ABUJA (Reuters) - The wife of Nigerian President Muhammadu Buhari says she may not back her husband at the next election unless he shakes up his government.
Aisha Buhari, who has never held political office but joined her husband on the campaign trail last year, told the BBC in a interview published on Friday that her husband did not know most of the officials he had appointed, and that many owed their positions to the influence of "a few people".
Her husband, a 73-year-old former military ruler, was elected last year after a campaign largely fought on his pledge to crush the Islamist militant group Boko Haram and crack down on corruption.
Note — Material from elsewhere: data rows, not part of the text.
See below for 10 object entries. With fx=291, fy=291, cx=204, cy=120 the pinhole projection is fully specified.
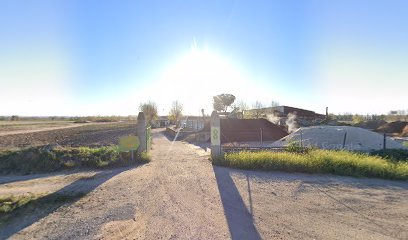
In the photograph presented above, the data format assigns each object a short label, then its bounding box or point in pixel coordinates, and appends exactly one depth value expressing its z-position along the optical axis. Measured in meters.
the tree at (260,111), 52.05
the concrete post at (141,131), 13.41
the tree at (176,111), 69.78
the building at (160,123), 60.09
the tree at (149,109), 61.81
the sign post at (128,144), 12.88
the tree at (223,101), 64.62
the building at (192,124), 36.97
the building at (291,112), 39.19
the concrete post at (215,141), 12.62
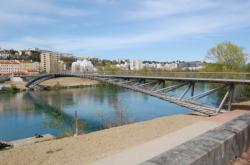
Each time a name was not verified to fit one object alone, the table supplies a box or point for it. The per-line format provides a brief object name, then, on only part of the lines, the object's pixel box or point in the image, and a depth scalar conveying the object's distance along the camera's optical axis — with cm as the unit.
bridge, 1547
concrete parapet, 189
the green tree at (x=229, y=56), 2908
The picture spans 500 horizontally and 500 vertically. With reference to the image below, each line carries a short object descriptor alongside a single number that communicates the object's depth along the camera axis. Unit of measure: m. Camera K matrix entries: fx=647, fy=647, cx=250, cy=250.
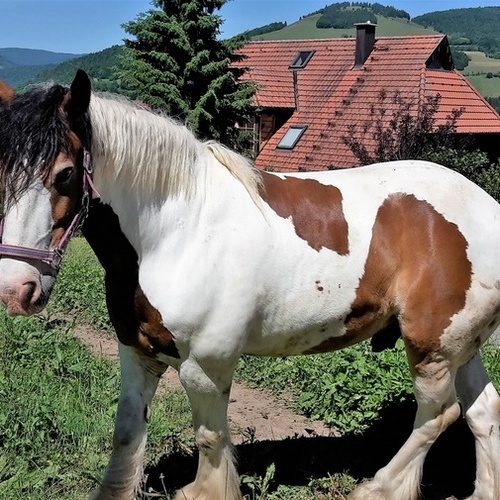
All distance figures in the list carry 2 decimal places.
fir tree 16.69
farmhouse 19.53
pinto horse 2.26
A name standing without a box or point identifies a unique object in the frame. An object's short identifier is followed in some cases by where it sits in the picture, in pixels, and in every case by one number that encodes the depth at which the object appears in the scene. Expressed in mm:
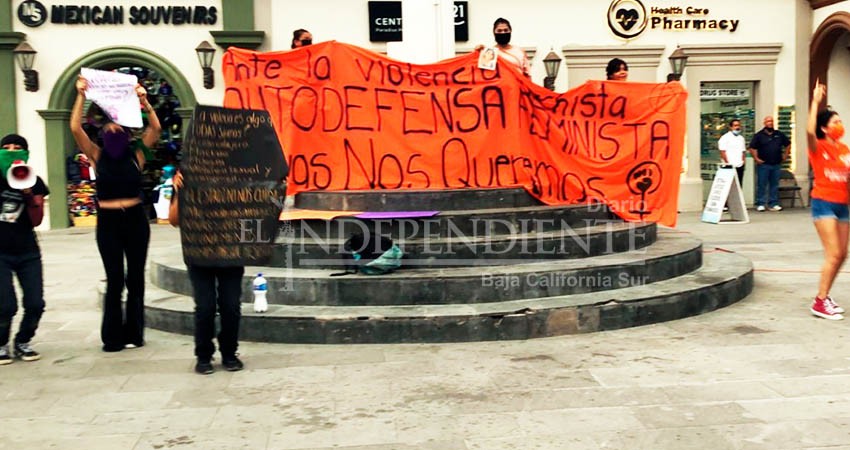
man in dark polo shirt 15727
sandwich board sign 13781
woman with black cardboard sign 5250
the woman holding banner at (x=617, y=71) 9016
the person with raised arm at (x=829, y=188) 6430
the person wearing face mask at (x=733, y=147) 15164
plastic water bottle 6191
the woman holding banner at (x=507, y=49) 8648
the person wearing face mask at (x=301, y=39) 8609
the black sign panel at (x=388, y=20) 16016
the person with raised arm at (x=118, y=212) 5664
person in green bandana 5547
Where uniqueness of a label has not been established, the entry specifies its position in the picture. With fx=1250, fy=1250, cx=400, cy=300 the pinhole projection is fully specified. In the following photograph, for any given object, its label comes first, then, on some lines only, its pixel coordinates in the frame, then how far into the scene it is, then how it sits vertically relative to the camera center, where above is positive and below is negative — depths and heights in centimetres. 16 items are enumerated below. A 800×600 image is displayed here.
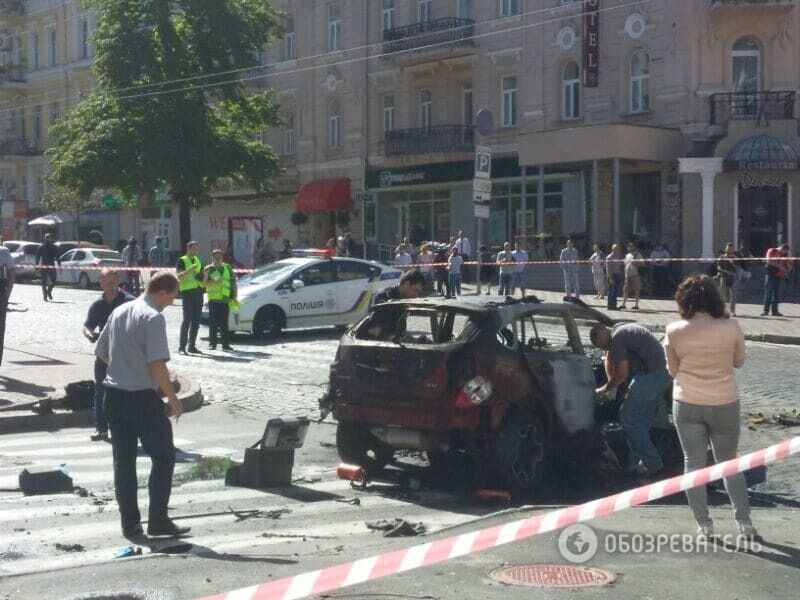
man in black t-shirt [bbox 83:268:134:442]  1266 -72
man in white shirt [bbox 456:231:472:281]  3366 -15
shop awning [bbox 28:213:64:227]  5536 +101
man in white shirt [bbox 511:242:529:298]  2941 -55
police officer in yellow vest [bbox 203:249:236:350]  2034 -78
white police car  2238 -93
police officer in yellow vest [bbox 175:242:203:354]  1981 -77
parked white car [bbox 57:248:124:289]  4059 -60
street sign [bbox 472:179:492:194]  2411 +109
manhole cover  670 -183
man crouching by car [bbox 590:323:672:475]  1021 -116
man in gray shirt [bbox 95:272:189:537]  829 -110
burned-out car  972 -116
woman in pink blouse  773 -89
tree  4194 +480
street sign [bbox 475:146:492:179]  2434 +154
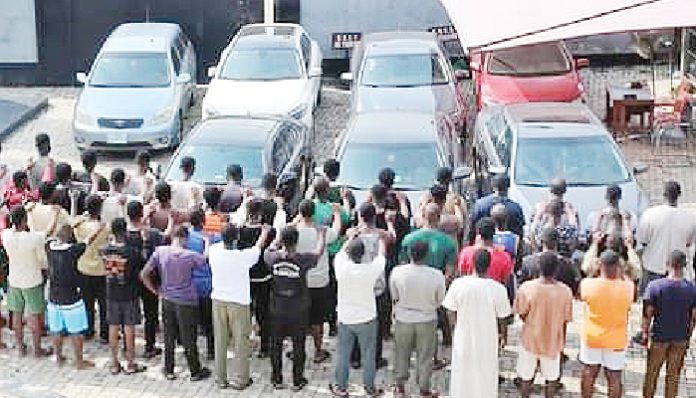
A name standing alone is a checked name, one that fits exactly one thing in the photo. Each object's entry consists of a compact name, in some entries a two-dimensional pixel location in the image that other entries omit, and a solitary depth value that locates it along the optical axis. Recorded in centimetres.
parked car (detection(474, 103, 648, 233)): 1374
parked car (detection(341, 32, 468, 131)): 1792
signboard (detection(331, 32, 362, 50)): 2305
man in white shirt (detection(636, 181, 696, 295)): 1172
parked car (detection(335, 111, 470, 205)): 1407
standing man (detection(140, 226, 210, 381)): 1105
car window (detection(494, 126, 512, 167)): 1464
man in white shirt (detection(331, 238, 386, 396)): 1055
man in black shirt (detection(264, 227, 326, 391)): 1084
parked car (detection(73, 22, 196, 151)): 1830
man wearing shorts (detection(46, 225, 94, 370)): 1130
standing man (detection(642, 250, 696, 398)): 1031
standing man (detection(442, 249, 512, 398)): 1014
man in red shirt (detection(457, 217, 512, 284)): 1075
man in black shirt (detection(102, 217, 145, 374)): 1123
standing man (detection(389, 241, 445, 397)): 1047
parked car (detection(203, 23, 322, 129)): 1795
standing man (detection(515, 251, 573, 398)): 1030
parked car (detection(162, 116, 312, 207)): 1438
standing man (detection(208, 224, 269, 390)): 1089
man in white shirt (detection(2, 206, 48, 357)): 1152
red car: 1850
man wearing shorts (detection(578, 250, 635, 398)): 1024
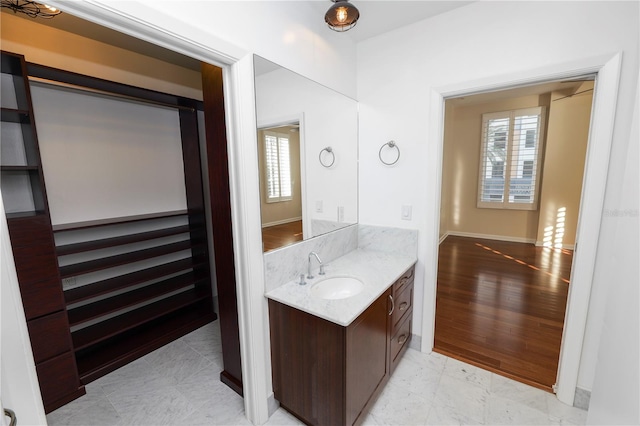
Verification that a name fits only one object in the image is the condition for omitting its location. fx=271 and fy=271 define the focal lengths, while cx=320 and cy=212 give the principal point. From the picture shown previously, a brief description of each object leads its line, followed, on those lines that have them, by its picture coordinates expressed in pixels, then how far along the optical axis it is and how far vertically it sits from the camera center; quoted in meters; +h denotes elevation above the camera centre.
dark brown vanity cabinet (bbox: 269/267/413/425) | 1.41 -1.03
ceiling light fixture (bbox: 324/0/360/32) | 1.53 +0.94
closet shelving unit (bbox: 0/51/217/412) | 1.68 -0.65
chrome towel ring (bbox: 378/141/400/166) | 2.24 +0.26
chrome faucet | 1.86 -0.62
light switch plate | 2.24 -0.29
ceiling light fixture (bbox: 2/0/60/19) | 1.64 +1.14
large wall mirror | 1.67 +0.18
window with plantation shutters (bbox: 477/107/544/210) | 5.07 +0.35
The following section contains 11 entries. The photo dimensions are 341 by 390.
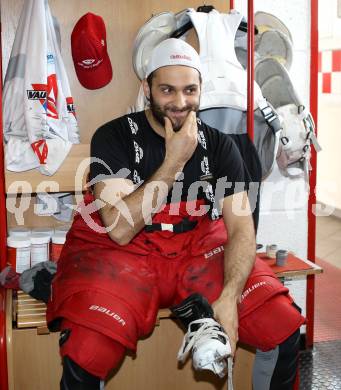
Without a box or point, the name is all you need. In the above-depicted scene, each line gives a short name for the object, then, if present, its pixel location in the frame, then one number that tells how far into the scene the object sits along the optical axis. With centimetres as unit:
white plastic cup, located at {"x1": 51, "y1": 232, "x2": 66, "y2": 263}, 206
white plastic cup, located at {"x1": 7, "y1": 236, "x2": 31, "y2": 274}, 198
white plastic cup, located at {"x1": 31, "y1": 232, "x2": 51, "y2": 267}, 202
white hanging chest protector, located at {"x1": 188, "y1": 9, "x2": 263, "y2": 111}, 201
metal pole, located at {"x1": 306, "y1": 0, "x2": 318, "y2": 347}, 233
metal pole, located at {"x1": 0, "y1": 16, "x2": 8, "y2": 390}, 166
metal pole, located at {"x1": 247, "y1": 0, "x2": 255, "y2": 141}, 202
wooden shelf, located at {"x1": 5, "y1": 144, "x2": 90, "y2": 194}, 191
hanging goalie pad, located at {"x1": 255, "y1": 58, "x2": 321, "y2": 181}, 219
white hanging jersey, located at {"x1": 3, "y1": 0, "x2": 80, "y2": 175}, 188
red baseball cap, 202
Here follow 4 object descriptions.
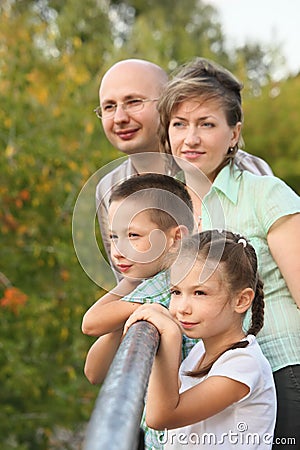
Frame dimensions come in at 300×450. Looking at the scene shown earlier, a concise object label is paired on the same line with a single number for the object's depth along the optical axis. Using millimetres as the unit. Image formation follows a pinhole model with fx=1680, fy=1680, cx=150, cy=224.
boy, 3037
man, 3653
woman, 3178
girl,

Nigeria, which has Africa's largest economy, is in recession for the first time in 25 years, largely due to a fall global oil prices, which has slashed the state's main source of income.
The president's critics say he exacerbated the economic crisis by opposing the devaluation of the naira currency for 16 months before yielding, and that it took too long to overcome months of wrangling with parliament to get the 2016 budget passed.
The president has not said whether he will seek re-election in 2019.
"He is yet to tell me but I have decided, as his wife, that if things continue like this up to 2019, I will not go out and campaign again and ask any woman to vote like I did before. I will never do it again," Aisha Buhari said in the interview.
She said people who did not share the vision of the ruling party, the All Progressives Congress (APC), had been appointed to senior positions because of the influence wielded by a "few people".
The APC is a loose coalition of politicians that was united by a desire to remove the People's Democratic Party of Buhari's predecessor Goodluck Jonathan rather by than a shared ideology.
"The president does not know 45 out of 50, for example, of the people he appointed and I don't know them either, despite being his wife of 27 years," Aisha Buhari said.
On the issue of whether the president was in charge, she said: "That is left for the people to decide."
A government official, who did not want to be named, said the remarks were "a husband and wife matter".
Aisha Buhari said improved security in the northeast, Boko Haram's former stronghold, was the government's biggest achievement. "No one is complaining about being attacked in their own homes," she said.
On Thursday, 21 of the more than 200 schoolgirls abducted by the jihadist group in the northeastern village of Chibok in April 2014 were released after negotiations with the government.